Haber socorrido con sus buques a todos los puertos de América septentrional situados entre la Florida y la Trinidad.

Haber inutilizado las incesantes tentativas y esfuerzos de los corsarios para invadir nuestras costas y apresar nuestras embarcaciones, atendiendo sin descanso a las reparaciones, carenas y armamento de buques en épocas en que su escuadra llegó a constar de catorce navíos y ocho fragatas.
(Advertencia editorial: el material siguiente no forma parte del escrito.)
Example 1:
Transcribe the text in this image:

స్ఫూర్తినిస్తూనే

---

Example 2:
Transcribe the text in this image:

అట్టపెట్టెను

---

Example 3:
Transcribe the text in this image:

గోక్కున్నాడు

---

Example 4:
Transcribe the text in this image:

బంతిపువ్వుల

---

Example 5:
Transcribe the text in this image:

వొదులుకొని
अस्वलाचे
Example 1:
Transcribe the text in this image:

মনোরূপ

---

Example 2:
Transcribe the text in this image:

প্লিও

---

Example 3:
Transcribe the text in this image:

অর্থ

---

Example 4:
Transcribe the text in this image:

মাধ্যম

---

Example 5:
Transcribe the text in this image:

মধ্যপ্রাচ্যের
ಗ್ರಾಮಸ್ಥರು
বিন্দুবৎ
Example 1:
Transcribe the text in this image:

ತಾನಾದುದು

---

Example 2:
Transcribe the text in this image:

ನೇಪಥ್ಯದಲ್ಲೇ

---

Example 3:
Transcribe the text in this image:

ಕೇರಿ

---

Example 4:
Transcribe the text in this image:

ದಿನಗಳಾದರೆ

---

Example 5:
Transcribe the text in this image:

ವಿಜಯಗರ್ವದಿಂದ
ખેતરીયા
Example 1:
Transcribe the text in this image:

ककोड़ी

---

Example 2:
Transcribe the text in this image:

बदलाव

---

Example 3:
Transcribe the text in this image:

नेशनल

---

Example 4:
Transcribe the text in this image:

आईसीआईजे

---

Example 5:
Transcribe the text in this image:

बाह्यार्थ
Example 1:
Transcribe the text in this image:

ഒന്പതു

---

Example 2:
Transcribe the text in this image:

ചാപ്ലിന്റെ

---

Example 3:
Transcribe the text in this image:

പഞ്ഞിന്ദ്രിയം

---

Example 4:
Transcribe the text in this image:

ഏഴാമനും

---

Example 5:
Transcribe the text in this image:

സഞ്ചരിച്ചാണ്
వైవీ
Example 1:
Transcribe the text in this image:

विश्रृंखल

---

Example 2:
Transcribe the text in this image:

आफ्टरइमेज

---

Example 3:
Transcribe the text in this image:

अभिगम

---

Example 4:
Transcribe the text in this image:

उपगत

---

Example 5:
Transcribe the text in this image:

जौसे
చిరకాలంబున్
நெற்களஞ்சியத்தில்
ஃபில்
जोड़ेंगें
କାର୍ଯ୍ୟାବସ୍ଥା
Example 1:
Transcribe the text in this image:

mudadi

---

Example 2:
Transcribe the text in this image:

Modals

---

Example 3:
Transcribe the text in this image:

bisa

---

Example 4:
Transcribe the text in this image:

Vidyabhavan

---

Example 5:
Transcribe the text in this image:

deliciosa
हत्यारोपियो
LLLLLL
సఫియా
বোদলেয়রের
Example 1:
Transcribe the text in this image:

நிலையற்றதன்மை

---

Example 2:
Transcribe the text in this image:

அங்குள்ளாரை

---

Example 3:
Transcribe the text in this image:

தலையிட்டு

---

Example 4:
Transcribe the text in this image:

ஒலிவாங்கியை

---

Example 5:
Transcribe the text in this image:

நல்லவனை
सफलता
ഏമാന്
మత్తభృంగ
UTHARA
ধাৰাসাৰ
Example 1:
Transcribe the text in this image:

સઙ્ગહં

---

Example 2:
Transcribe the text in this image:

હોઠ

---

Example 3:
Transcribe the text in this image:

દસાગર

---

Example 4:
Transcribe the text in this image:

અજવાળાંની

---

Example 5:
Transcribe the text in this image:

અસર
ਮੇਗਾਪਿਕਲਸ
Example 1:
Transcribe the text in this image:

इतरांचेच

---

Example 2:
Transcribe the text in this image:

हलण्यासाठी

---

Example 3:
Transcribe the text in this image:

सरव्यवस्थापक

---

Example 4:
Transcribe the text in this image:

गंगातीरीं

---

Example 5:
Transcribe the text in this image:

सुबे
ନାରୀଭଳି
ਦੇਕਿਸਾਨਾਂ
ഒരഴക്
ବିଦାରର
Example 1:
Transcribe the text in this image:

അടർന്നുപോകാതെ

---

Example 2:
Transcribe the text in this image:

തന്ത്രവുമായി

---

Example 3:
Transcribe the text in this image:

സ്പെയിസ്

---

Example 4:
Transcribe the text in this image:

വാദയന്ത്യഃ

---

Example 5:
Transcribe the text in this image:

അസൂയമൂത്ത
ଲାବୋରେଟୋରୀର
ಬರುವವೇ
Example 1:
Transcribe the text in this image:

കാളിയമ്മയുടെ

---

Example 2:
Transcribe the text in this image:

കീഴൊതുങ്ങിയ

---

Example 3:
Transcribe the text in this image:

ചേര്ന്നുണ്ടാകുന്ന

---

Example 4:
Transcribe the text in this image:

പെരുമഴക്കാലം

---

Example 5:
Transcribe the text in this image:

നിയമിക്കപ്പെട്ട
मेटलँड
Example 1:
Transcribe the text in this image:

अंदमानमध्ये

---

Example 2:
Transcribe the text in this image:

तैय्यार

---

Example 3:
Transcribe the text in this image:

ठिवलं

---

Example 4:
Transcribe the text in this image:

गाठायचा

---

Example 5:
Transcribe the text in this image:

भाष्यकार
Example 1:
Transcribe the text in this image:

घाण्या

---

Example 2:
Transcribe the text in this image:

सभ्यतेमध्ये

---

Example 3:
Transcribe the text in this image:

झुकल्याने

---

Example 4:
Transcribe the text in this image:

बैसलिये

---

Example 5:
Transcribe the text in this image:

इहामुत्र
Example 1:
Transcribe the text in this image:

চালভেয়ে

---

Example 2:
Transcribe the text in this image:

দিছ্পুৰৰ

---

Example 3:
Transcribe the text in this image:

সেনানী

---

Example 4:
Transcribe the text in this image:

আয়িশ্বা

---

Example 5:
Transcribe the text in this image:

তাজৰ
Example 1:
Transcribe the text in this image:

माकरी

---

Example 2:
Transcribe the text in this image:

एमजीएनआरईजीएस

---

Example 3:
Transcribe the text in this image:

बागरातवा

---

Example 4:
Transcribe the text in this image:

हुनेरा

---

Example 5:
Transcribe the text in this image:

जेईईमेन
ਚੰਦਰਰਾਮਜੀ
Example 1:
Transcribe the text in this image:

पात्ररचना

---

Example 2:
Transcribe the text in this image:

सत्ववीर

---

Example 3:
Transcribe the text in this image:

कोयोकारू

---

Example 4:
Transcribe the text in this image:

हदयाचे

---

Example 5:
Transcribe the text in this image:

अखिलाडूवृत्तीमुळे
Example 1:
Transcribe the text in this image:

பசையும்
Durante este período de sus servicios y a pesar de la cruel epidemia que invadió a aquélla y que se ha mencionado más arriba, sólo perdió unos dos mil hombres por los trabajos y penalidades de sus continuas expediciones y por la variación de climas. Número bien escaso en verdad, si se le compara con el inmenso personal de sus buques. Es además sumamente notable, que entre tantas y tan importantes medidas como adoptó este jefe en el largo período de su mando en América, ni una sola de ellas fuese desaprobada por el Gobierno de Su Majestad.

Joven aún, y militando en los primeros grados de su carrera se había cruzado en la Orden de Alcántara; y luego que cesó en el último mando, le concedió S. M. la encomienda del Peso Real de Valencia, perteneciente a la misma Orden. Más tarde, por Real Decreto (28 de mayo de 1802), se le confirió la capitanía general de Marina del Departamento de Cádiz, de cuyo destino tomó posesión el 15 de noviembre de 1802. Durante ese intervalo, fue nombrado, en el mes de julio, vocal de una junta de generales para examinar el Código Naval que el Estado Mayor General había formado y dar su dictamen.

En la Capitanía General de Cádiz permaneció más de dos años, descansando de las fatigas de su larga y trabajosa carrera, hasta que habiendo enfermado gravemente a fines de 1804, tuvo que resignar el mando falleciendo en la isla de León el 5 de junio de 1805, a los sesenta y dos años de edad y cerca de cuarenta y cinco de honrosos y brillantes servicios.

La muerte de este ilustre general causó una sensación profundísima en la Armada, donde tan apreciadas eran sus grandes virtudes, sus relevantes dotes como marino y sus felices disposiciones para el mando.

 

Bibl.: J. M. Antequera, Galería biográfica de los Generales de Marina del Vicealmirante D. Francisco de Paula, Madrid, 1873; A. Carrasco y Saiz del Campo, Icono-biografía del generalato español, Madrid, Imprenta del Cuero de Artillería, 1901; J. Guillen, Los marinos que pintó Goya, o sea Apuntes [...] para el estudio de su iconografía, Madrid, Imprenta de la Marina, 1928; A. Carrasco y Saiz del Campo, “Un Goya al Museo Naval”, en Revista General de Marina, t. II (julio de 1969), págs. 3-7; J. I. González-Aller, Catalogo Guía del Museo Naval de Madrid, Madrid, Ministerio de Defensa, 1996.